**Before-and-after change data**
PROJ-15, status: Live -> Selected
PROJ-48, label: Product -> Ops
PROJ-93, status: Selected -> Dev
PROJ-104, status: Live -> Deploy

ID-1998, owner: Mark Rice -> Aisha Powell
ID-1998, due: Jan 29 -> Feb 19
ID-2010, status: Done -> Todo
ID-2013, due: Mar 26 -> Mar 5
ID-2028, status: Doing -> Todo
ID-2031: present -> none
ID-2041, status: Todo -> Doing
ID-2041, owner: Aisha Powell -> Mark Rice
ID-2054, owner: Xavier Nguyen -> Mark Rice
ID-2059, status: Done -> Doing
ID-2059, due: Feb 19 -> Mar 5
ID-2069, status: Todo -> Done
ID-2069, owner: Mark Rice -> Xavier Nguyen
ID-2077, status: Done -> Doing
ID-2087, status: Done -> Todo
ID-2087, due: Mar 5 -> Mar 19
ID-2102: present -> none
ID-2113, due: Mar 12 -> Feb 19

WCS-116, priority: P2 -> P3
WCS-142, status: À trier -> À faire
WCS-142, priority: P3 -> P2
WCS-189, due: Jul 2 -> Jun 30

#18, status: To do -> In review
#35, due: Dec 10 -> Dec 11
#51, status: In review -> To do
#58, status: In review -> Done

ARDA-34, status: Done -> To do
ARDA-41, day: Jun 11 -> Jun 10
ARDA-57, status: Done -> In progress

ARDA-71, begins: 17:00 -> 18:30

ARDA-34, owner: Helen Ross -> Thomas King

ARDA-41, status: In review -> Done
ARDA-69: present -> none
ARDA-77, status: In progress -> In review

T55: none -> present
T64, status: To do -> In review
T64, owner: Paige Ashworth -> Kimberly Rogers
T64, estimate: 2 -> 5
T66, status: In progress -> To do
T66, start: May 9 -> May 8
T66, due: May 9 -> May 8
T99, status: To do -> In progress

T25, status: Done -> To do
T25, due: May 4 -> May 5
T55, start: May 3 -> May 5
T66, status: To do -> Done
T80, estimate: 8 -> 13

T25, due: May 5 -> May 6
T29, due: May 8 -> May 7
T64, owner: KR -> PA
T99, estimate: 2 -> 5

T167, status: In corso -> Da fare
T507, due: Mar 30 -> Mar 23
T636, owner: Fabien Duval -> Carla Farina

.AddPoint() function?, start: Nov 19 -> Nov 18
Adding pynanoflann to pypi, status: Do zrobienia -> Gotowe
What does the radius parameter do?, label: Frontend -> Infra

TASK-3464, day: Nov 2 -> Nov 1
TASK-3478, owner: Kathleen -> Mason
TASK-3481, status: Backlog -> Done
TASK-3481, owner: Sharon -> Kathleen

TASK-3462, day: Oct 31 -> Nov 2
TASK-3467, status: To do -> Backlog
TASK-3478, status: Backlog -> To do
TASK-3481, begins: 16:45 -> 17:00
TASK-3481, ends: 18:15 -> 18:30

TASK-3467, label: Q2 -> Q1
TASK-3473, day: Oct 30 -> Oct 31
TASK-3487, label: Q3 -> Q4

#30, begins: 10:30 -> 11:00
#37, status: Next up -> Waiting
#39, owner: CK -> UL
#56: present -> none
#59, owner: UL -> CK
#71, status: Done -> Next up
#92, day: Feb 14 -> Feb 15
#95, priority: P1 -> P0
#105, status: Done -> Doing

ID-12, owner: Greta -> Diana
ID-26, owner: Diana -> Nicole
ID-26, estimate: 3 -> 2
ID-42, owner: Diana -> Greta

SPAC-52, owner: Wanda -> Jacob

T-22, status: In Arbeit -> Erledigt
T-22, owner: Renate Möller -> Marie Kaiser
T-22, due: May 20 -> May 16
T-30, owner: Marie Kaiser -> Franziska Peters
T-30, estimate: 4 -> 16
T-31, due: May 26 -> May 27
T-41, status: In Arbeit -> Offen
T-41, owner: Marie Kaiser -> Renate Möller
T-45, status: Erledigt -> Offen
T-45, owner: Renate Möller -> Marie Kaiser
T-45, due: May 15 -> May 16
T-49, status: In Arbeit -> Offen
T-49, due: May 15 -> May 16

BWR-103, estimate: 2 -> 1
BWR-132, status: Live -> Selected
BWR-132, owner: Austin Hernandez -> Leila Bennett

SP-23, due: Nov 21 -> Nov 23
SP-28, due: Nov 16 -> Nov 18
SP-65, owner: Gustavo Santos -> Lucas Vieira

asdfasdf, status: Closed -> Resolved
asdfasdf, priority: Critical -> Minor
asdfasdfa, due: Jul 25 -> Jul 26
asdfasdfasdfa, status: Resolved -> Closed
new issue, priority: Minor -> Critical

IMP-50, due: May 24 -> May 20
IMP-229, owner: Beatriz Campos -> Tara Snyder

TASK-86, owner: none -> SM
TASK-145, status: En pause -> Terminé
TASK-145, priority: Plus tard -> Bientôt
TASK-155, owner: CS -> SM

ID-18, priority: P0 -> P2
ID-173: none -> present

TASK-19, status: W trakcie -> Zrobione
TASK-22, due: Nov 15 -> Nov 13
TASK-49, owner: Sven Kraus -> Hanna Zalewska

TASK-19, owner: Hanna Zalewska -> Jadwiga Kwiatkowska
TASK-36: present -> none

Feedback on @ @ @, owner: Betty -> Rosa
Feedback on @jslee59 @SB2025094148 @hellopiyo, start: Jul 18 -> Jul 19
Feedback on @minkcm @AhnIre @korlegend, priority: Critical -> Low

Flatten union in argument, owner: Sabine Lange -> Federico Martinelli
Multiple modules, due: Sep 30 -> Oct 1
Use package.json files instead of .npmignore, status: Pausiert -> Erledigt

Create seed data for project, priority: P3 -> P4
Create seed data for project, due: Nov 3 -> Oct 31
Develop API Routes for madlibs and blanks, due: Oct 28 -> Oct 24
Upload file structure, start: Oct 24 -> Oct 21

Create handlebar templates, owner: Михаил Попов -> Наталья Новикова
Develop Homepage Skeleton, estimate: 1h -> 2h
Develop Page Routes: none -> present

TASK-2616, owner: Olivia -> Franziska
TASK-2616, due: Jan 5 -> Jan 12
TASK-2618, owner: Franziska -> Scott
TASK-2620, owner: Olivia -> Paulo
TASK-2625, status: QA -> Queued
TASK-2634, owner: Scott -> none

**INSTRUCTIONS TO FOLLOW**
List every line above containing the word "Nguyen".

**SOLUTION TO THIS TASK**
ID-2054, owner: Xavier Nguyen -> Mark Rice
ID-2069, owner: Mark Rice -> Xavier Nguyen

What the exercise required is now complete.